Kazawa et al[ grouped common and relatively rare types of SCLC. The characteristics of the rare type included lymphangitic spread, pleural dissemination, lobar replacement, and air-space consolidation. However, we included these types as concomitant findings, so our classification of SCLC was easier. Pleural effusion was exclusively found in mediastinal extension cases of SCLC (type II or III). Only 1 case showed pleural effusion with nodules in type IV, and none in type I. Concomitant parenchymal findings were found in 92 patients (64.8%) (Table 3). Contiguous consolidation or nodules (n = 45, 31.6%) was the most common parenchymal lesion. Obstructive pneumonia (n = 22, 15.5%) or atelectasis (n = 14, 9.9%) were infrequently found, and obstructive atelectasis was commonly associated with type II patients. These findings describe submucosal or peribronchial spread of SCLC.[ Hematogeneous spread (n = 32, 22.5%), and lymphangitic spread (n = 21, 14.8%) were also observed. Kazawa et al[ described lymphangitic spread as an unusual type, which was similar to our result.

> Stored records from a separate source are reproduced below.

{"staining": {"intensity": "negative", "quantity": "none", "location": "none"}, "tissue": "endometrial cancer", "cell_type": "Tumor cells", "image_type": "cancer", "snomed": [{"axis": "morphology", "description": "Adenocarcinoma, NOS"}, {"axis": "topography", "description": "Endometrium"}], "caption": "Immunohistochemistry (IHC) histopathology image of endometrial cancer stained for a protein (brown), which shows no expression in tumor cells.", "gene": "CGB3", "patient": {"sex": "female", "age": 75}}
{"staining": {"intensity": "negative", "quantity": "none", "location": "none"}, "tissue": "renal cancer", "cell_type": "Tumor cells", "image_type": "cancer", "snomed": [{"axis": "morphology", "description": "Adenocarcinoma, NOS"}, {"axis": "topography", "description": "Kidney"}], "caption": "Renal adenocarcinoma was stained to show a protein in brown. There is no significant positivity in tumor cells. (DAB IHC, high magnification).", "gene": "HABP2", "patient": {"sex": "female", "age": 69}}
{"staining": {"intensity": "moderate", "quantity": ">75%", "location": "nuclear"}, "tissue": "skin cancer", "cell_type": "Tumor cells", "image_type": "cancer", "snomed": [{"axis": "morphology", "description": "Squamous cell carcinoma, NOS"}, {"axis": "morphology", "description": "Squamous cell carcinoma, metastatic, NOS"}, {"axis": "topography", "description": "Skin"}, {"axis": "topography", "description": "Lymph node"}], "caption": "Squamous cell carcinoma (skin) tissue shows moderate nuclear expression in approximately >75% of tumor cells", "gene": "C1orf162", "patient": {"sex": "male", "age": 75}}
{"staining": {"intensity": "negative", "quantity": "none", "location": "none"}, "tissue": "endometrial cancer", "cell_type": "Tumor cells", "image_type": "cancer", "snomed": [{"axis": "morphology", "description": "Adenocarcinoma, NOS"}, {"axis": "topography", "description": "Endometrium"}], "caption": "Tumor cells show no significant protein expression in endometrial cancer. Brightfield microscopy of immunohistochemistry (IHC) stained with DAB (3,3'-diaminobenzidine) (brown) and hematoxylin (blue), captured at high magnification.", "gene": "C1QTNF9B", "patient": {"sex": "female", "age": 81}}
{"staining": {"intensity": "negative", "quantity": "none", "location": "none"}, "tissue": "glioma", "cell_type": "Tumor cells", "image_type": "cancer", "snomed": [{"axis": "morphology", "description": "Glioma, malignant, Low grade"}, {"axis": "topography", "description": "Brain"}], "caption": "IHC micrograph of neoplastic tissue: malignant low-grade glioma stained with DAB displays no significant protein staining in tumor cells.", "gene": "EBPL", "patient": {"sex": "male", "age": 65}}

Several limitations of this study should be mentioned. First, not all radiologically suspected nodular shadows, LAP, or distant metastatic lesions were pathologically confirmed. Second, we only evaluated patients with SCLC and did not consider differentiation of SCLC or NSCLC. Extensive NSCLC can also show a hilar mass with m-CM, so the CT features could overlap with those of SCLC. Although there are some overlapping features between these tumors, our results may be helpful for predicting SCLC. Third, several cases were difficult to classify, such as distinguishing m-LAP from m-CM was unclear in several cases.

In conclusion, we classified 4 general types of SCLCs and 7 types in detail on chest CT according to the mediastinal extension pattern, such as m-LAP and m-CM. A recognizable CT feature of SCLC was a central hilar tumor with bulky m-CM. Most cases with a hilar mass had 2 or more thickened bronchial wall with stenosis and/or obstruction. Vascular invasion and concomitant parenchymal lesions were commonly detected. In addition, most peripheral SCLCs manifested as a well-defined lobulated mass rather than a spiculated mass. These CT features of SCLC will improve early diagnosis for predicting SCLC and managing patients.